====== Exercise materials

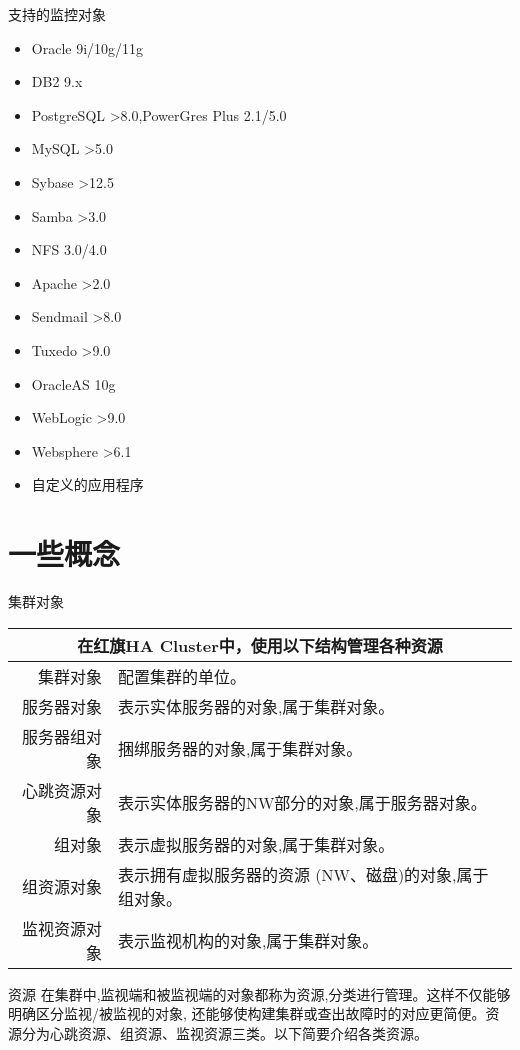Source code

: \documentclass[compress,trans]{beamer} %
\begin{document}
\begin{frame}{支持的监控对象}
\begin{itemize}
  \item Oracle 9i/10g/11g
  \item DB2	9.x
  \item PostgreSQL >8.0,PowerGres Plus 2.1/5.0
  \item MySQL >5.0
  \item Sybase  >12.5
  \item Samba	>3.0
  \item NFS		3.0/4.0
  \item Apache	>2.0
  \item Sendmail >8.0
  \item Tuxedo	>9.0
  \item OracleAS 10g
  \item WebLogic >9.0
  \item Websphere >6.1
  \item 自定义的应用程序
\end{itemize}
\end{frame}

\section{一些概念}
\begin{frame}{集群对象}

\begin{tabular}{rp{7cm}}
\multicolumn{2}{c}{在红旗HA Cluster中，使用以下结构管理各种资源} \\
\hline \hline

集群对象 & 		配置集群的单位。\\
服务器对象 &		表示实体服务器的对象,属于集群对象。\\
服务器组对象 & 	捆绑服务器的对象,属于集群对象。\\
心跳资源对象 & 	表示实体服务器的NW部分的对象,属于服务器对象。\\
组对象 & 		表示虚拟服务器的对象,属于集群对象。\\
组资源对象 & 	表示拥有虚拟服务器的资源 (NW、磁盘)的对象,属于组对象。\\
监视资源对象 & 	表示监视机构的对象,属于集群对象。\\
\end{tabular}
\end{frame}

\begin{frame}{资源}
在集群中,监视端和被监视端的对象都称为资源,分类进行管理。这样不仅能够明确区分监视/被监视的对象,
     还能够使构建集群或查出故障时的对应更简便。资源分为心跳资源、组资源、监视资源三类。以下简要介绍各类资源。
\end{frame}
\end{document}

============

## Job
Before printing the records again, strip out the pictures; change nothing else.

## Exercise response
Source code

: \documentclass[compress,trans]{beamer} %
\begin{document}
\begin{frame}{支持的监控对象}
\begin{itemize}
  \item Oracle 9i/10g/11g
  \item DB2	9.x
  \item PostgreSQL >8.0,PowerGres Plus 2.1/5.0
  \item MySQL >5.0
  \item Sybase  >12.5
  \item Samba	>3.0
  \item NFS		3.0/4.0
  \item Apache	>2.0
  \item Sendmail >8.0
  \item Tuxedo	>9.0
  \item OracleAS 10g
  \item WebLogic >9.0
  \item Websphere >6.1
  \item 自定义的应用程序
\end{itemize}
\end{frame}

\section{一些概念}
\begin{frame}{集群对象}

\begin{tabular}{rp{7cm}}
\multicolumn{2}{c}{在红旗HA Cluster中，使用以下结构管理各种资源} \\
\hline \hline

集群对象 & 		配置集群的单位。\\
服务器对象 &		表示实体服务器的对象,属于集群对象。\\
服务器组对象 & 	捆绑服务器的对象,属于集群对象。\\
心跳资源对象 & 	表示实体服务器的NW部分的对象,属于服务器对象。\\
组对象 & 		表示虚拟服务器的对象,属于集群对象。\\
组资源对象 & 	表示拥有虚拟服务器的资源 (NW、磁盘)的对象,属于组对象。\\
监视资源对象 & 	表示监视机构的对象,属于集群对象。\\
\end{tabular}
\end{frame}

\begin{frame}{资源}
在集群中,监视端和被监视端的对象都称为资源,分类进行管理。这样不仅能够明确区分监视/被监视的对象,
     还能够使构建集群或查出故障时的对应更简便。资源分为心跳资源、组资源、监视资源三类。以下简要介绍各类资源。
\end{frame}
\end{document}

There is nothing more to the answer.